Dataset excerpts
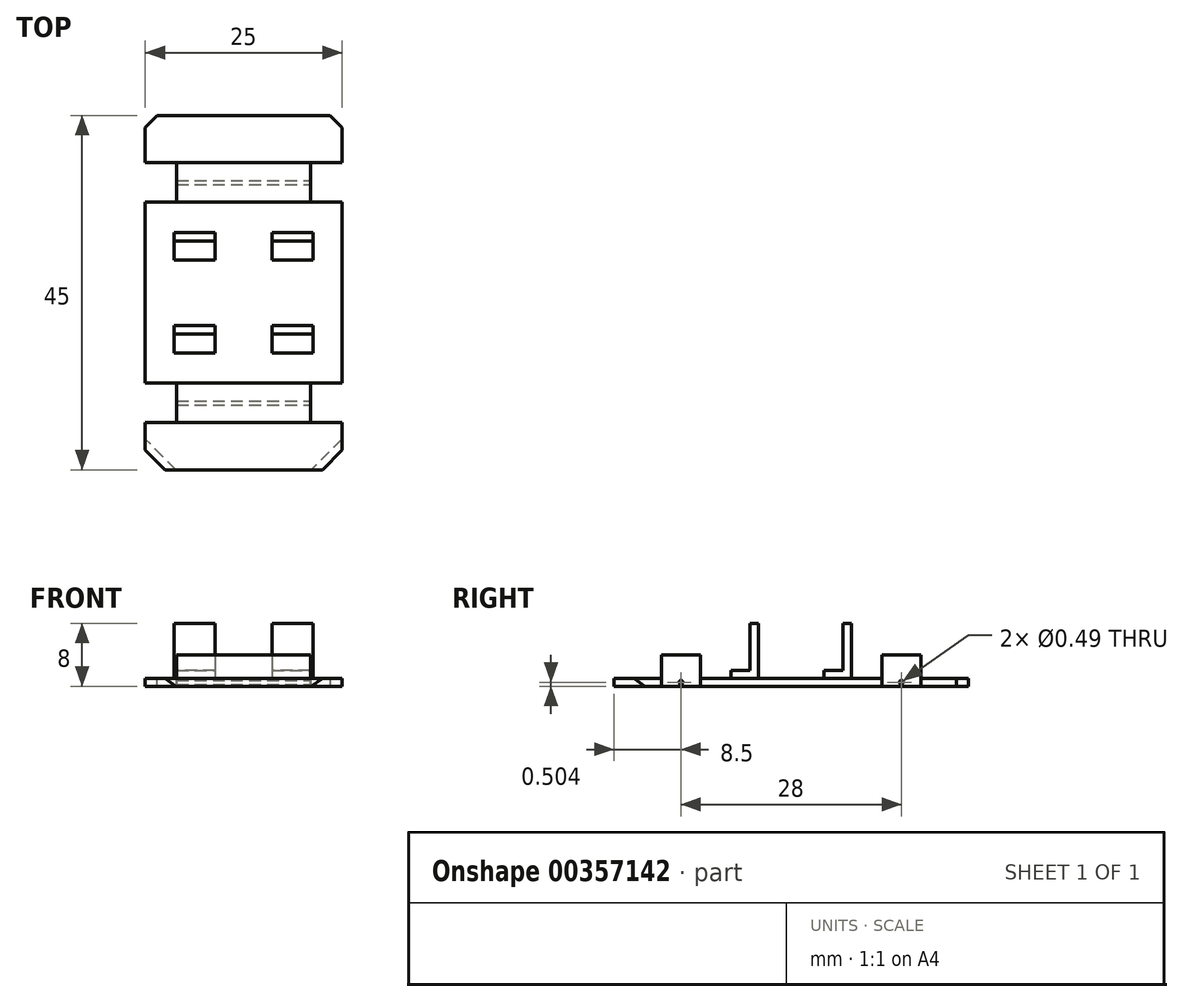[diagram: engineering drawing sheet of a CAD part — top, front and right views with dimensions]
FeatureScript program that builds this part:
annotation { "Feature Type Name" : "Feature", "Feature Type Description" : "" }
export const myFeature = defineFeature(function(context is Context, id is Id, definition is map)
    precondition{}
    {
        {
            var Q0;
            Q0=qCreatedBy(makeId("Top.planeOp"),FACE);
            var sketch = newSketch(context, id + "F0", { "sketchPlane" : qUnion([Q0])});
            skLineSegment(sketch, "E0.bottom", {"start": v(12.5, -22.5) * mm, "end": v(-12.5, -22.5) * mm});
            skLineSegment(sketch, "E0.top", {"start": v(12.5, 22.5) * mm, "end": v(-12.5, 22.5) * mm});
            skLineSegment(sketch, "E0.left", {"start": v(12.5, -22.5) * mm, "end": v(12.5, -16.5) * mm});
            skLineSegment(sketch, "E0.right", {"start": v(-12.5, -22.5) * mm, "end": v(-12.5, -16.5) * mm});
            skPoint(sketch, "E0.middle", {"position": v(0, 0) * mm});
            skLineSegment(sketch, "E1.bottom", {"start": v(-12.5, 16.5) * mm, "end": v(-8.5, 16.5) * mm});
            skLineSegment(sketch, "E1.top", {"start": v(-12.5, 11.5) * mm, "end": v(-8.5, 11.5) * mm});
            skLineSegment(sketch, "E1.right", {"start": v(-8.5, 16.5) * mm, "end": v(-8.5, 11.5) * mm});
            skLineSegment(sketch, "E2.MirrorCS", {"start": v(8.5, 16.5) * mm, "end": v(8.5, 11.5) * mm});
            skLineSegment(sketch, "E3.MirrorCS", {"start": v(12.5, 16.5) * mm, "end": v(8.5, 16.5) * mm});
            skLineSegment(sketch, "E4.MirrorCS", {"start": v(12.5, 11.5) * mm, "end": v(8.5, 11.5) * mm});
            skLineSegment(sketch, "E5.MirrorCS", {"start": v(12.5, -11.5) * mm, "end": v(8.5, -11.5) * mm});
            skLineSegment(sketch, "E6.MirrorCS", {"start": v(8.5, -16.5) * mm, "end": v(8.5, -11.5) * mm});
            skLineSegment(sketch, "E7.MirrorCS", {"start": v(12.5, -16.5) * mm, "end": v(8.5, -16.5) * mm});
            skLineSegment(sketch, "E8.MirrorCS", {"start": v(-12.5, -11.5) * mm, "end": v(-8.5, -11.5) * mm});
            skLineSegment(sketch, "E9.MirrorCS", {"start": v(-8.5, -16.5) * mm, "end": v(-8.5, -11.5) * mm});
            skLineSegment(sketch, "E10.MirrorCS", {"start": v(-12.5, -16.5) * mm, "end": v(-8.5, -16.5) * mm});
            skLineSegment(sketch, "E11.trimOffspring", {"start": v(12.5, 16.5) * mm, "end": v(12.5, 22.5) * mm});
            skLineSegment(sketch, "E12.trimOffspring", {"start": v(-12.5, 16.5) * mm, "end": v(-12.5, 22.5) * mm});
            skLineSegment(sketch, "E13.trimOffspring", {"start": v(-12.5, -11.5) * mm, "end": v(-12.5, 11.5) * mm});
            skLineSegment(sketch, "E14.trimOffspring", {"start": v(12.5, -11.5) * mm, "end": v(12.5, 11.5) * mm});
            skSolve(sketch);
        }
        {
            var Q0;
            Q0 = qSketchRegion(id + "F0", true);
            extrude(context, id + "F1", {"entities" : qUnion([Q0]), "depth" : 1 * mm});
        }
        {
            var Q0;
            Q0=qCreatedBy(makeId("Right.planeOp"),FACE);
            var sketch = newSketch(context, id + "F2", { "sketchPlane" : qUnion([Q0])});
            skLineSegment(sketch, "E15", {"start": v(-16.5, 1) * mm, "end": v(-11.5, 1) * mm});
            skPoint(sketch, "E16.centerSnap0", {"position": v(-14, 1) * mm});
            skLineSegment(sketch, "E17.MirrorCS", {"start": v(16.5, 1) * mm, "end": v(11.5, 1) * mm});
            skLineSegment(sketch, "E18.top", {"start": v(-16.5, 4) * mm, "end": v(-11.5, 4) * mm});
            skLineSegment(sketch, "E18.left", {"start": v(-16.5, 1) * mm, "end": v(-16.5, 4) * mm});
            skLineSegment(sketch, "E18.right", {"start": v(-11.5, 1) * mm, "end": v(-11.5, 4) * mm});
            skLineSegment(sketch, "E19.bottom", {"start": v(11.5, 1) * mm, "end": v(16.5, 1) * mm});
            skLineSegment(sketch, "E19.top", {"start": v(11.5, 4) * mm, "end": v(16.5, 4) * mm});
            skLineSegment(sketch, "E19.left", {"start": v(11.5, 1) * mm, "end": v(11.5, 4) * mm});
            skLineSegment(sketch, "E19.right", {"start": v(16.5, 1) * mm, "end": v(16.5, 4) * mm});
            skPoint(sketch, "E20.centerSnap0", {"position": v(14, 1) * mm});
            skSolve(sketch);
        }
        {
            var Q0;
            Q0 = qSketchRegion(id + "F2", true);
            extrude(context, id + "F3", {"entities" : qUnion([Q0]), "operationType" : NewBodyOperationType.ADD, "endBound" : BoundingType.SYMMETRIC, "depth" : 17 * mm});
        }
        {
            var Q0;
            Q0=makeQuery(id+"F1.opExtrude","SWEPT_EDGE",EDGE,{"disambiguationData":[OSD([sQuery(id+"F0.wireOp",EDGE,"E0.bottom"),sQuery(id+"F0.wireOp",EDGE,"E0.left")])]});
            var Q1;
            Q1=makeQuery(id+"F1.opExtrude","SWEPT_EDGE",EDGE,{"disambiguationData":[OSD([sQuery(id+"F0.wireOp",EDGE,"E0.bottom"),sQuery(id+"F0.wireOp",EDGE,"E0.right")])]});
            chamfer(context, id + "F4", {"entities" : qUnion([Q0, Q1]), "width" : 2.5 * mm, "tangentPropagation" : true});
        }
        {
            var Q0;
            Q0=makeQuery(id+"F1.opExtrude","SWEPT_EDGE",EDGE,{"disambiguationData":[OSD([sQuery(id+"F0.wireOp",EDGE,"E0.top"),sQuery(id+"F0.wireOp",EDGE,"E11.trimOffspring")])]});
            var Q1;
            Q1=makeQuery(id+"F1.opExtrude","SWEPT_EDGE",EDGE,{"disambiguationData":[OSD([sQuery(id+"F0.wireOp",EDGE,"E0.top"),sQuery(id+"F0.wireOp",EDGE,"E12.trimOffspring")])]});
            chamfer(context, id + "F5", {"entities" : qUnion([Q0, Q1]), "width" : 1.5 * mm, "tangentPropagation" : true});
        }
        {
            var Q0;
            {var subQ0=sQuery(id+"F0.wireOp",EDGE,"E0.right");var subQ1=sQuery(id+"F0.wireOp",EDGE,"E0.bottom");Q0=makeQuery(id+"F4.opChamfer","BLEND_EDGE",EDGE,{"blendedFrom":[makeQuery(id+"F1.opExtrude","SWEPT_EDGE",EDGE,{"disambiguationData":[OSD([subQ1,subQ0])]}),makeQuery(id+"F1.opExtrude","CAP_FACE",FACE,{"disambiguationData":[OSD([subQ1,sQuery(id+"F0.wireOp",EDGE,"E0.top"),sQuery(id+"F0.wireOp",EDGE,"E0.left"),subQ0,sQuery(id+"F0.wireOp",EDGE,"E1.bottom"),sQuery(id+"F0.wireOp",EDGE,"E1.top"),sQuery(id+"F0.wireOp",EDGE,"E1.right"),sQuery(id+"F0.wireOp",EDGE,"E2.MirrorCS"),sQuery(id+"F0.wireOp",EDGE,"E3.MirrorCS"),sQuery(id+"F0.wireOp",EDGE,"E4.MirrorCS"),sQuery(id+"F0.wireOp",EDGE,"E5.MirrorCS"),sQuery(id+"F0.wireOp",EDGE,"E6.MirrorCS"),sQuery(id+"F0.wireOp",EDGE,"E7.MirrorCS"),sQuery(id+"F0.wireOp",EDGE,"E8.MirrorCS"),sQuery(id+"F0.wireOp",EDGE,"E9.MirrorCS"),sQuery(id+"F0.wireOp",EDGE,"E10.MirrorCS"),sQuery(id+"F0.wireOp",EDGE,"E11.trimOffspring"),sQuery(id+"F0.wireOp",EDGE,"E12.trimOffspring"),sQuery(id+"F0.wireOp",EDGE,"E13.trimOffspring"),sQuery(id+"F0.wireOp",EDGE,"E14.trimOffspring")])],"isStart":true})],"blendedInto":[makeQuery(id+"F1.opExtrude","CAP_FACE",FACE,{"disambiguationData":[OSD([subQ1,sQuery(id+"F0.wireOp",EDGE,"E0.top"),sQuery(id+"F0.wireOp",EDGE,"E0.left"),subQ0,sQuery(id+"F0.wireOp",EDGE,"E1.bottom"),sQuery(id+"F0.wireOp",EDGE,"E1.top"),sQuery(id+"F0.wireOp",EDGE,"E1.right"),sQuery(id+"F0.wireOp",EDGE,"E2.MirrorCS"),sQuery(id+"F0.wireOp",EDGE,"E3.MirrorCS"),sQuery(id+"F0.wireOp",EDGE,"E4.MirrorCS"),sQuery(id+"F0.wireOp",EDGE,"E5.MirrorCS"),sQuery(id+"F0.wireOp",EDGE,"E6.MirrorCS"),sQuery(id+"F0.wireOp",EDGE,"E7.MirrorCS"),sQuery(id+"F0.wireOp",EDGE,"E8.MirrorCS"),sQuery(id+"F0.wireOp",EDGE,"E9.MirrorCS"),sQuery(id+"F0.wireOp",EDGE,"E10.MirrorCS"),sQuery(id+"F0.wireOp",EDGE,"E11.trimOffspring"),sQuery(id+"F0.wireOp",EDGE,"E12.trimOffspring"),sQuery(id+"F0.wireOp",EDGE,"E13.trimOffspring"),sQuery(id+"F0.wireOp",EDGE,"E14.trimOffspring")])],"isStart":true})]});}
            var Q1;
            {var subQ0=sQuery(id+"F0.wireOp",EDGE,"E0.left");var subQ1=sQuery(id+"F0.wireOp",EDGE,"E0.bottom");Q1=makeQuery(id+"F4.opChamfer","BLEND_EDGE",EDGE,{"blendedFrom":[makeQuery(id+"F1.opExtrude","SWEPT_EDGE",EDGE,{"disambiguationData":[OSD([subQ1,subQ0])]}),makeQuery(id+"F1.opExtrude","CAP_FACE",FACE,{"disambiguationData":[OSD([subQ1,sQuery(id+"F0.wireOp",EDGE,"E0.top"),subQ0,sQuery(id+"F0.wireOp",EDGE,"E0.right"),sQuery(id+"F0.wireOp",EDGE,"E1.bottom"),sQuery(id+"F0.wireOp",EDGE,"E1.top"),sQuery(id+"F0.wireOp",EDGE,"E1.right"),sQuery(id+"F0.wireOp",EDGE,"E2.MirrorCS"),sQuery(id+"F0.wireOp",EDGE,"E3.MirrorCS"),sQuery(id+"F0.wireOp",EDGE,"E4.MirrorCS"),sQuery(id+"F0.wireOp",EDGE,"E5.MirrorCS"),sQuery(id+"F0.wireOp",EDGE,"E6.MirrorCS"),sQuery(id+"F0.wireOp",EDGE,"E7.MirrorCS"),sQuery(id+"F0.wireOp",EDGE,"E8.MirrorCS"),sQuery(id+"F0.wireOp",EDGE,"E9.MirrorCS"),sQuery(id+"F0.wireOp",EDGE,"E10.MirrorCS"),sQuery(id+"F0.wireOp",EDGE,"E11.trimOffspring"),sQuery(id+"F0.wireOp",EDGE,"E12.trimOffspring"),sQuery(id+"F0.wireOp",EDGE,"E13.trimOffspring"),sQuery(id+"F0.wireOp",EDGE,"E14.trimOffspring")])],"isStart":true})],"blendedInto":[makeQuery(id+"F1.opExtrude","CAP_FACE",FACE,{"disambiguationData":[OSD([subQ1,sQuery(id+"F0.wireOp",EDGE,"E0.top"),subQ0,sQuery(id+"F0.wireOp",EDGE,"E0.right"),sQuery(id+"F0.wireOp",EDGE,"E1.bottom"),sQuery(id+"F0.wireOp",EDGE,"E1.top"),sQuery(id+"F0.wireOp",EDGE,"E1.right"),sQuery(id+"F0.wireOp",EDGE,"E2.MirrorCS"),sQuery(id+"F0.wireOp",EDGE,"E3.MirrorCS"),sQuery(id+"F0.wireOp",EDGE,"E4.MirrorCS"),sQuery(id+"F0.wireOp",EDGE,"E5.MirrorCS"),sQuery(id+"F0.wireOp",EDGE,"E6.MirrorCS"),sQuery(id+"F0.wireOp",EDGE,"E7.MirrorCS"),sQuery(id+"F0.wireOp",EDGE,"E8.MirrorCS"),sQuery(id+"F0.wireOp",EDGE,"E9.MirrorCS"),sQuery(id+"F0.wireOp",EDGE,"E10.MirrorCS"),sQuery(id+"F0.wireOp",EDGE,"E11.trimOffspring"),sQuery(id+"F0.wireOp",EDGE,"E12.trimOffspring"),sQuery(id+"F0.wireOp",EDGE,"E13.trimOffspring"),sQuery(id+"F0.wireOp",EDGE,"E14.trimOffspring")])],"isStart":true})]});}
            chamfer(context, id + "F6", {"entities" : qUnion([Q0, Q1]), "width" : 1 * mm, "tangentPropagation" : true});
        }
        {
            var Q0;
            Q0=makeQuery(id+"F3.boolean.opBoolean","MERGE",FACE,{"derivedFrom":[makeQuery(id+"F1.opExtrude","SWEPT_FACE",FACE,{"disambiguationData":[OSD([sQuery(id+"F0.wireOp",EDGE,"E6.MirrorCS")])]}),makeQuery(id+"F3.opExtrude","CAP_FACE",FACE,{"disambiguationData":[OSD([sQuery(id+"F2.wireOp",EDGE,"E15"),sQuery(id+"F2.wireOp",EDGE,"E18.top"),sQuery(id+"F2.wireOp",EDGE,"E18.left"),sQuery(id+"F2.wireOp",EDGE,"E18.right")])],"isStart":false})]});
            var sketch = newSketch(context, id + "F7", { "sketchPlane" : qUnion([Q0])});
            skCircle(sketch, "E21", {"center": v(-14, 0.5) * mm, "radius": 0.24 * mm});
            skPoint(sketch, "E21.centerSnap0", {"position": v(-14, 0) * mm});
            skCircle(sketch, "E22.MirrorC", {"center": v(14, 0.5) * mm, "radius": 0.24 * mm});
            skSolve(sketch);
        }
        {
            var Q0;
            Q0 = qSketchRegion(id + "F7", true);
            extrude(context, id + "F8", {"entities" : qUnion([Q0]), "operationType" : NewBodyOperationType.REMOVE, "oppositeDirection" : true, "depth" : 17 * mm});
        }
        {
            var Q0;
            {var subQ0=sQuery(id+"F0.wireOp",EDGE,"E14.trimOffspring");var subQ1=sQuery(id+"F0.wireOp",EDGE,"E9.MirrorCS");var subQ2=sQuery(id+"F0.wireOp",EDGE,"E8.MirrorCS");var subQ3=sQuery(id+"F0.wireOp",EDGE,"E6.MirrorCS");var subQ4=sQuery(id+"F0.wireOp",EDGE,"E5.MirrorCS");var subQ9=sQuery(id+"F0.wireOp",EDGE,"E1.top");var subQ10=sQuery(id+"F0.wireOp",EDGE,"E1.right");var subQ11=sQuery(id+"F0.wireOp",EDGE,"E13.trimOffspring");var subQ12=sQuery(id+"F0.wireOp",EDGE,"E2.MirrorCS");var subQ14=sQuery(id+"F0.wireOp",EDGE,"E4.MirrorCS");Q0=makeQuery(id+"F3.boolean.opBoolean","SPLIT",FACE,{"disambiguationData":[TD([makeQuery(id+"F1.opExtrude","SWEPT_FACE",FACE,{"disambiguationData":[OSD([subQ9])]})])],"derivedFrom":makeQuery(id+"F1.opExtrude","CAP_FACE",FACE,{"disambiguationData":[OSD([sQuery(id+"F0.wireOp",EDGE,"E0.bottom"),sQuery(id+"F0.wireOp",EDGE,"E0.top"),sQuery(id+"F0.wireOp",EDGE,"E0.left"),sQuery(id+"F0.wireOp",EDGE,"E0.right"),sQuery(id+"F0.wireOp",EDGE,"E1.bottom"),subQ9,subQ10,subQ12,sQuery(id+"F0.wireOp",EDGE,"E3.MirrorCS"),subQ14,subQ4,subQ3,sQuery(id+"F0.wireOp",EDGE,"E7.MirrorCS"),subQ2,subQ1,sQuery(id+"F0.wireOp",EDGE,"E10.MirrorCS"),sQuery(id+"F0.wireOp",EDGE,"E11.trimOffspring"),sQuery(id+"F0.wireOp",EDGE,"E12.trimOffspring"),subQ11,subQ0])],"isStart":false})});}
            var sketch = newSketch(context, id + "F9", { "sketchPlane" : qUnion([Q0])});
            skLineSegment(sketch, "E23.bottom", {"start": v(8.83, -7.65) * mm, "end": v(3.63, -7.65) * mm});
            skLineSegment(sketch, "E23.top", {"start": v(8.83, -4.15) * mm, "end": v(3.63, -4.15) * mm});
            skLineSegment(sketch, "E23.left", {"start": v(8.83, -7.65) * mm, "end": v(8.83, -4.15) * mm});
            skLineSegment(sketch, "E23.right", {"start": v(3.63, -7.65) * mm, "end": v(3.63, -4.15) * mm});
            skLineSegment(sketch, "E24.MirrorCS", {"start": v(-8.83, -4.15) * mm, "end": v(-3.63, -4.15) * mm});
            skLineSegment(sketch, "E25.MirrorCS", {"start": v(-3.63, -7.65) * mm, "end": v(-3.63, -4.15) * mm});
            skLineSegment(sketch, "E26.MirrorCS", {"start": v(-8.83, -7.65) * mm, "end": v(-3.63, -7.65) * mm});
            skLineSegment(sketch, "E27.MirrorCS", {"start": v(-8.83, -7.65) * mm, "end": v(-8.83, -4.15) * mm});
            skLineSegment(sketch, "E28.MirrorCS", {"start": v(-8.83, 4.15) * mm, "end": v(-3.63, 4.15) * mm});
            skLineSegment(sketch, "E29.MirrorCS", {"start": v(-3.63, 7.65) * mm, "end": v(-3.63, 4.15) * mm});
            skLineSegment(sketch, "E30.MirrorCS", {"start": v(-8.83, 7.65) * mm, "end": v(-3.63, 7.65) * mm});
            skLineSegment(sketch, "E31.MirrorCS", {"start": v(-8.83, 7.65) * mm, "end": v(-8.83, 4.15) * mm});
            skLineSegment(sketch, "E32.MirrorCS", {"start": v(8.83, 7.65) * mm, "end": v(3.63, 7.65) * mm});
            skLineSegment(sketch, "E33.MirrorCS", {"start": v(8.83, 7.65) * mm, "end": v(8.83, 4.15) * mm});
            skLineSegment(sketch, "E34.MirrorCS", {"start": v(8.83, 4.15) * mm, "end": v(3.63, 4.15) * mm});
            skLineSegment(sketch, "E35.MirrorCS", {"start": v(3.63, 7.65) * mm, "end": v(3.63, 4.15) * mm});
            skSolve(sketch);
        }
        {
            var Q0;
            Q0 = qSketchRegion(id + "F9", true);
            extrude(context, id + "F10", {"entities" : qUnion([Q0]), "operationType" : NewBodyOperationType.ADD, "depth" : 1 * mm});
        }
        {
            var Q0;
            Q0=makeQuery(id+"F10.opExtrude","CAP_FACE",FACE,{"disambiguationData":[OSD([sQuery(id+"F9.wireOp",EDGE,"E23.bottom"),sQuery(id+"F9.wireOp",EDGE,"E23.top"),sQuery(id+"F9.wireOp",EDGE,"E23.left"),sQuery(id+"F9.wireOp",EDGE,"E23.right")])],"isStart":false});
            var sketch = newSketch(context, id + "F11", { "sketchPlane" : qUnion([Q0])});
            skLineSegment(sketch, "E36.bottom", {"start": v(3.63, -4.15) * mm, "end": v(8.83, -4.15) * mm});
            skLineSegment(sketch, "E36.top", {"start": v(3.63, -5.23) * mm, "end": v(8.83, -5.23) * mm});
            skLineSegment(sketch, "E36.left", {"start": v(3.63, -4.15) * mm, "end": v(3.63, -5.23) * mm});
            skLineSegment(sketch, "E36.right", {"start": v(8.83, -4.15) * mm, "end": v(8.83, -5.23) * mm});
            skLineSegment(sketch, "E37.MirrorCS", {"start": v(-3.63, -4.15) * mm, "end": v(-8.83, -4.15) * mm});
            skLineSegment(sketch, "E38.MirrorCS", {"start": v(-3.63, -4.15) * mm, "end": v(-3.63, -5.23) * mm});
            skLineSegment(sketch, "E39.MirrorCS", {"start": v(-8.83, -4.15) * mm, "end": v(-8.83, -5.23) * mm});
            skLineSegment(sketch, "E40.MirrorCS", {"start": v(-3.63, -5.23) * mm, "end": v(-8.83, -5.23) * mm});
            skSolve(sketch);
        }
        {
            var Q0;
            Q0 = qSketchRegion(id + "F11", true);
            extrude(context, id + "F12", {"entities" : qUnion([Q0]), "operationType" : NewBodyOperationType.ADD, "depth" : 6 * mm});
        }
        {
            var Q0;
            Q0=makeQuery(id+"F10.opExtrude","CAP_FACE",FACE,{"disambiguationData":[OSD([sQuery(id+"F9.wireOp",EDGE,"E32.MirrorCS"),sQuery(id+"F9.wireOp",EDGE,"E33.MirrorCS"),sQuery(id+"F9.wireOp",EDGE,"E34.MirrorCS"),sQuery(id+"F9.wireOp",EDGE,"E35.MirrorCS")])],"isStart":false});
            var sketch = newSketch(context, id + "F13", { "sketchPlane" : qUnion([Q0])});
            skLineSegment(sketch, "E41.bottom", {"start": v(3.63, 7.65) * mm, "end": v(8.83, 7.65) * mm});
            skLineSegment(sketch, "E41.top", {"start": v(3.63, 6.57) * mm, "end": v(8.83, 6.57) * mm});
            skLineSegment(sketch, "E41.left", {"start": v(3.63, 7.65) * mm, "end": v(3.63, 6.57) * mm});
            skLineSegment(sketch, "E41.right", {"start": v(8.83, 7.65) * mm, "end": v(8.83, 6.57) * mm});
            skLineSegment(sketch, "E42.MirrorCS", {"start": v(-8.83, 7.65) * mm, "end": v(-8.83, 6.57) * mm});
            skLineSegment(sketch, "E43.MirrorCS", {"start": v(-3.63, 6.57) * mm, "end": v(-8.83, 6.57) * mm});
            skLineSegment(sketch, "E44.MirrorCS", {"start": v(-3.63, 7.65) * mm, "end": v(-8.83, 7.65) * mm});
            skLineSegment(sketch, "E45.MirrorCS", {"start": v(-3.63, 7.65) * mm, "end": v(-3.63, 6.57) * mm});
            skSolve(sketch);
        }
        {
            var Q0;
            Q0 = qSketchRegion(id + "F13", true);
            extrude(context, id + "F14", {"entities" : qUnion([Q0]), "operationType" : NewBodyOperationType.ADD, "depth" : 6 * mm});
        }
    });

> _WHAT THIS TASK INVOLVES_
Gather every line in the rows above that contains the string "newSketch".

> _SOLVED PROBLEM_
            var sketch = newSketch(context, id + "F0", { "sketchPlane" : qUnion([Q0])});
            var sketch = newSketch(context, id + "F2", { "sketchPlane" : qUnion([Q0])});
            var sketch = newSketch(context, id + "F7", { "sketchPlane" : qUnion([Q0])});
            var sketch = newSketch(context, id + "F9", { "sketchPlane" : qUnion([Q0])});
            var sketch = newSketch(context, id + "F11", { "sketchPlane" : qUnion([Q0])});
            var sketch = newSketch(context, id + "F13", { "sketchPlane" : qUnion([Q0])});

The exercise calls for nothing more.